We are committed to special and enhanced protection of privacy for minors under 18, according to Israeli and international laws in the field of protecting minors online. Information collection from minors includes strict prohibition on collecting personal information from users under 13 without parental consent, requirement for explicit parental consent for minors aged 13-18 except basic information, and user age verification through technological mechanisms. In case unauthorized collection of minor information is discovered, we perform immediate and complete deletion of all relevant information. Special protections include parental control mechanisms for managing their children's information, strict restrictions on sharing minor information with third parties, shortened retention time policy for minor information, and simple tools for parents to delete their children's information. Education and awareness include explanatory materials for parents about maintaining online privacy, digital parenting tools for monitoring and controlling children's activities, cooperation with organizations promoting child safety online, and developing age-appropriate content about digital awareness. Parental rights include right to access information stored about their children, ability to demand deletion or restriction of information use, receiving periodic reports on children's website activity, and immediate access to technical and professional support on any issue related to their children's online safety.

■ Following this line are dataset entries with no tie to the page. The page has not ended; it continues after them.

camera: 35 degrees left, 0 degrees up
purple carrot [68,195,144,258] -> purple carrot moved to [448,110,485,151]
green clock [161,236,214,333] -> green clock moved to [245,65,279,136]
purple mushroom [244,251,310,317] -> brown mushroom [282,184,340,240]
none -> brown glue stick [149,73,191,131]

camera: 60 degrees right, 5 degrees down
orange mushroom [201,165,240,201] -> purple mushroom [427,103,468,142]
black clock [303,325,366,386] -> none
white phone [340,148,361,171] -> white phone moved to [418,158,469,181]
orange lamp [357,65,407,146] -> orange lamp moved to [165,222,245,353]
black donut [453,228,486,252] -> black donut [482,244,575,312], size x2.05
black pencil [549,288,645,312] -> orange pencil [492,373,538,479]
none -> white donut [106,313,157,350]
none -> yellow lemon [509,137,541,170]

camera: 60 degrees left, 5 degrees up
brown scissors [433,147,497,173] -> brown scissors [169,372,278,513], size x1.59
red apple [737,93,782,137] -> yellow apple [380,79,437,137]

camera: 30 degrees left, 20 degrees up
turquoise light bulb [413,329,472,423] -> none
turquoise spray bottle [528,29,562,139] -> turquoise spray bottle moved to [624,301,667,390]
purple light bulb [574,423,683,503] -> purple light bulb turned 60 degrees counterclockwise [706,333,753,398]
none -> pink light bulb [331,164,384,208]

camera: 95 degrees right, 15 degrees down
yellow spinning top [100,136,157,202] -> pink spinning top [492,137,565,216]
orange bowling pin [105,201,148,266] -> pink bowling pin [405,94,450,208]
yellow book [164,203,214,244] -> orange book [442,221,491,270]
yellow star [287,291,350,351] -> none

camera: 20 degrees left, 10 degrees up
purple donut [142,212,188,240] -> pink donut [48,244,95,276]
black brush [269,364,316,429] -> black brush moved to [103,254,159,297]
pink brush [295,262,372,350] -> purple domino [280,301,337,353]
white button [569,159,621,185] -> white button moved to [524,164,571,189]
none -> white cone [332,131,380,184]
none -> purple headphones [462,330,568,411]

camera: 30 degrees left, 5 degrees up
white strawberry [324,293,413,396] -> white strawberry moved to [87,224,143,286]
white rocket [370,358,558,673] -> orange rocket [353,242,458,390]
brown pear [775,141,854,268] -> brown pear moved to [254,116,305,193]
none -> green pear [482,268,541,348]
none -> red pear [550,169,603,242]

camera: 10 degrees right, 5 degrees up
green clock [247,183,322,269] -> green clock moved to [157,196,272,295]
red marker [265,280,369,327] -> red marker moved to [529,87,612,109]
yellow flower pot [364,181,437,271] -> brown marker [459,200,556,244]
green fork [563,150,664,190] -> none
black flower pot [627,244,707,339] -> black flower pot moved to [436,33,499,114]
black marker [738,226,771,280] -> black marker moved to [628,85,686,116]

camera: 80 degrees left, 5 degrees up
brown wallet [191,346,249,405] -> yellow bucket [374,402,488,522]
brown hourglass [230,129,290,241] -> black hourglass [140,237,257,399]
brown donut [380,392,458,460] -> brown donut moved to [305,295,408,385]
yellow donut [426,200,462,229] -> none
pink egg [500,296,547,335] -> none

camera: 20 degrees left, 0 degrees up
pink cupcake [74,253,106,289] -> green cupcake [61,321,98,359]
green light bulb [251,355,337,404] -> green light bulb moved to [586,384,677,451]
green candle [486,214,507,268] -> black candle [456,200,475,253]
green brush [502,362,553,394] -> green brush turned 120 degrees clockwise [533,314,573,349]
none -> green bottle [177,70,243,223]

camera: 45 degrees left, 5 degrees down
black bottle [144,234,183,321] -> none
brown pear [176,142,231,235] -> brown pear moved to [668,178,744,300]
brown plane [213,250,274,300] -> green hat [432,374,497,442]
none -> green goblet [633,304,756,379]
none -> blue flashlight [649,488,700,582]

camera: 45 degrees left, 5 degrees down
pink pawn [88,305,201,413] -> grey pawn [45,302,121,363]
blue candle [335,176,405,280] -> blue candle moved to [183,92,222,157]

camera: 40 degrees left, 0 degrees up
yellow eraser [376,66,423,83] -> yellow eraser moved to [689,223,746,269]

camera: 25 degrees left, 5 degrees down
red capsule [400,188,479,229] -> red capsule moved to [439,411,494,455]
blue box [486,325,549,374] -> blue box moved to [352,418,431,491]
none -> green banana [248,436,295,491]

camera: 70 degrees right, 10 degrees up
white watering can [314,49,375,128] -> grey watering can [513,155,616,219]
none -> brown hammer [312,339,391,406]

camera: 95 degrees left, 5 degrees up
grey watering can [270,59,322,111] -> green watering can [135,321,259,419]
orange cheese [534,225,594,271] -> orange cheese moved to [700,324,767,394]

During business engagements with you, we maintain maximum privacy and confidentiality levels in all communication channels, while adhering to advanced information security procedures and maintaining mutual trust. Encrypted communication includes using end-to-end encrypted communication channels for all sensitive correspondence, encryption of files and documents transferred during the project, digital identity authentication for all communication participants, and encrypted backup systems for all business correspondence. Project management includes secure project management platforms with tiered access control, document sharing in protected cloud environment with specific permissions, tracking all changes and updates in project documents, and secure archiving of all communication stages for future documentation needs. Professional confidentiality includes signing detailed confidentiality agreements before starting any project, restricting access to your business information only to relevant development team, strict security procedures to prevent information leakage or unauthorized access, and commitment not to use information for other projects or other clients. Record keeping includes complete and secure documentation of all business communication for coordination and tracking needs, automatic backup of all important documents and materials, distributed storage system for project materials with controlled access, and clear deletion procedures for project completion or upon your explicit request.